Seguindo a programação do Brazilian Film Festival of London, a ‘Navalha do Avó’ foi o curta escolhido para anteceder ‘Tatuagem’. Direção singela de Pedro Jorge, é outro filme no Festival que fala da vida dos avós. Delicado e sensível o filme tem semelhança com ‘Memórias de Maura’ de Bruna Lessa por também tratar de relação entre os avós e os netos e e o derradeiro aproximar da morte
Mas uma das estrelas do evento foi “Tatuagem”, de Hilton Lacerda, que é um filme comovente, sim! Não é a toa que fez uma linda carreira no Brasil e foi premiado como melhor filme em 2013 no Festival de Gramado – o que justifica, é claro, ele ser a escolha da sessão das 8:30 de sábado para o BFFL.
Tropicalista, anarquista, de temática gay e evocativo à história do Brasil e à situação referente ao fim do período do Golpe Militar de 64, precisamente em 1978. O filme apesar de brasileiríssimo comunica ao público estrangeiro, que lotou junto a brasileiros a sala de exibição, e serve de resposta à preocupação do produtor: “se o filme comunicaria universalmente, ou não”. João Vieira Jr., o produtor, esteve presente para a sessão de perguntas e respostas que sucedeu a projeção do filme, para uma sala entusiasmada entre gargalhadas e ovações durante a exibição.

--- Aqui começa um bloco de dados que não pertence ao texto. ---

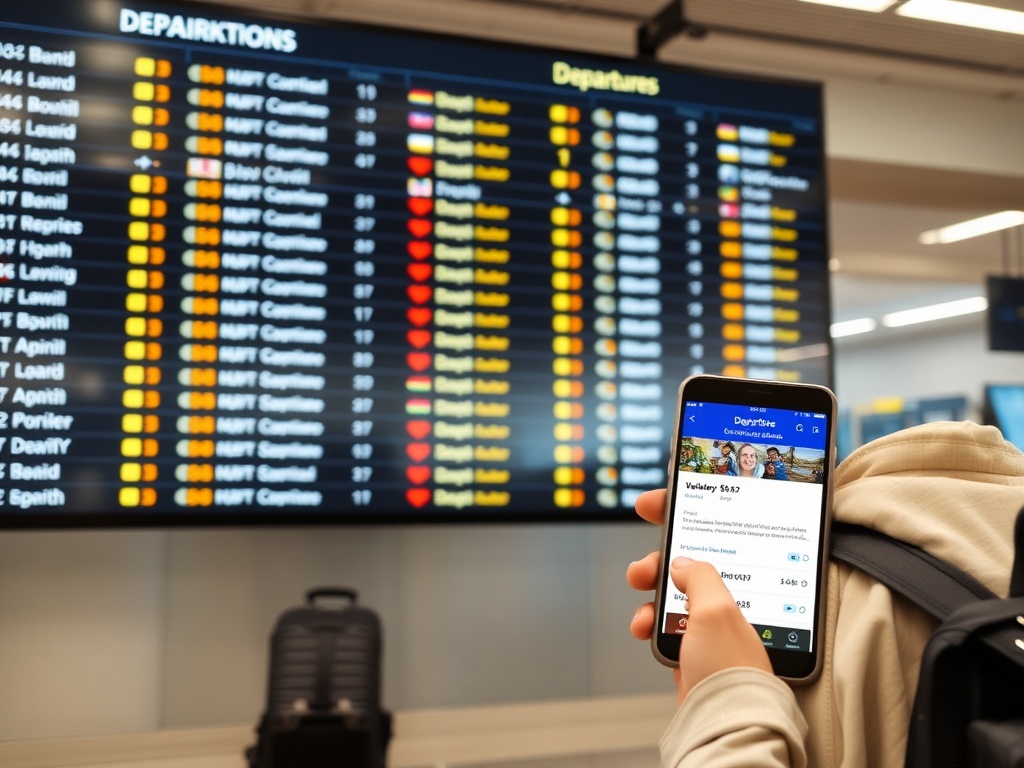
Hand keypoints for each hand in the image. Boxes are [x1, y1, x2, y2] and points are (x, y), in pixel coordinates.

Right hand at [626, 489, 771, 701]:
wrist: (724, 725)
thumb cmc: (731, 672)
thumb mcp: (716, 610)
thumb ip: (699, 575)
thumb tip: (682, 562)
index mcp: (745, 588)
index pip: (713, 539)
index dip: (680, 516)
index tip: (653, 502)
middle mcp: (730, 606)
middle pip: (687, 567)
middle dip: (658, 564)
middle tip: (641, 570)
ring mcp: (711, 629)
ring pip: (672, 597)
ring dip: (651, 600)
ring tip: (644, 613)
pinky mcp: (695, 653)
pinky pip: (667, 626)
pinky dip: (651, 625)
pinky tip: (646, 631)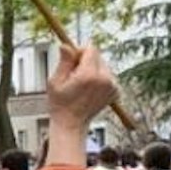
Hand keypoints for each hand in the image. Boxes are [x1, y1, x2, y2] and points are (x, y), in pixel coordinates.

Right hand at [45, 45, 116, 165]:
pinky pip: (108, 76)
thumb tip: (66, 45)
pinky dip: (100, 79)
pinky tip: (90, 90)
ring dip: (93, 70)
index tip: (72, 61)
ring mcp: (112, 86)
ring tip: (82, 86)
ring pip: (103, 66)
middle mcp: (104, 79)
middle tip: (74, 76)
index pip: (91, 49)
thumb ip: (64, 62)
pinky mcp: (116, 91)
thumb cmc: (60, 104)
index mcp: (88, 75)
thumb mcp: (55, 81)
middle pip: (98, 56)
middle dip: (86, 62)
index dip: (80, 52)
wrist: (72, 124)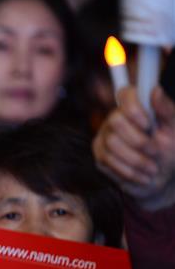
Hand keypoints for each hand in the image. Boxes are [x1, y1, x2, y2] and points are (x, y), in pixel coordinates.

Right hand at [93, 85, 174, 210]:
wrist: (163, 178)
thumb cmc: (170, 149)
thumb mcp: (174, 129)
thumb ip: (165, 110)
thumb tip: (155, 90)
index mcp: (136, 107)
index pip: (125, 94)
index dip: (133, 108)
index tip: (148, 124)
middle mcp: (116, 118)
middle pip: (115, 121)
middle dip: (139, 140)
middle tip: (155, 151)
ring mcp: (104, 137)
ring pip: (112, 143)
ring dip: (137, 159)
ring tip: (152, 168)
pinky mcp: (100, 156)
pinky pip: (109, 161)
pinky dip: (130, 171)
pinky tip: (143, 176)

João Vieira Jr. foi uma grande soma a exibição, pois, naturalmente, por tê-lo produzido, conseguiu cobrir todas as perguntas do público e foi além. Ele acrescentou curiosidades da produção como, por exemplo, que as pesquisas para embasar o comportamento das personagens e a textura da imagem foram influenciadas por filmes de 8mm de artistas plásticos da época da ditadura (pré VHS). Ou que a maior parte dos atores são residentes em Olinda, onde o filme se passa, mas que, entretanto, são iniciantes e foram preparados pelo protagonista do filme, o veterano Irandhir Santos.
O produtor
Diga-se de passagem o curriculum de João Vieira Jr. inclui filmes como “Cinema, Aspirinas e Urubus” (2005), de Marcelo Gomes, exibido em Cannes; “O Céu de Suelly” (2006), de Karim Ainüz, “Baixio das Bestas” (2007), de Cláudio Assis e do documentário “KFZ -1348”, de Gabriel Mascaro e Marcelo Pedroso. Todos filmes de impacto na cultura cinematográfica contemporânea brasileira, de Pernambuco e do Sertão. Impressionate não é? Mais voltemos a Tatuagem, seu projeto mais recente…
Longa nordestino de temática gay
Primeiro filme de longa metragem gay de Pernambuco, por vezes “Tatuagem” pode lembrar nuances de “Priscilla, A Rainha do Deserto”, por terem em comum personagens, performers, com a trupe mambembe Chão de Estrelas. Pode também ressoar a câmera inquieta do “Madame Satã”, de Karim Ainüz, ou referenciar os famosos Dzi Croquettes.
Entretanto é legitimo, autêntico, bem escrito e não deve nada a nenhum dos filmes anteriores. O roteiro foi construído como um musical e boa parte das canções interpretadas pela trupe foram criadas especialmente para o filme, evitando assim o caro custo pago por direitos autorais. Talvez por isso, a clássica canção de Chico Buarque “Tatuagem” não figure no filme.
A trilha sonora irradia a vida das personagens e dá espaço a performances bem realizadas, politizadas e divertidas de se ver. Esse universo rico em referências serve então de cenário para uma história de amor entre dois homens de gerações e profissões diferentes, um é ator, o outro é um cadete do exercito. E nesse meio, de um lado a extremidade livre, artística e criativa, e no outro, a extremidade contida, militar e reprimida que experienciamos o romance, não clichê, diga-se de passagem, entre Clécio e Fininha. “Tatuagem” é um filme sobre o amor e os obstáculos que esse sentimento supera pra se fazer presente, assim como o filme desde já é anacrônico.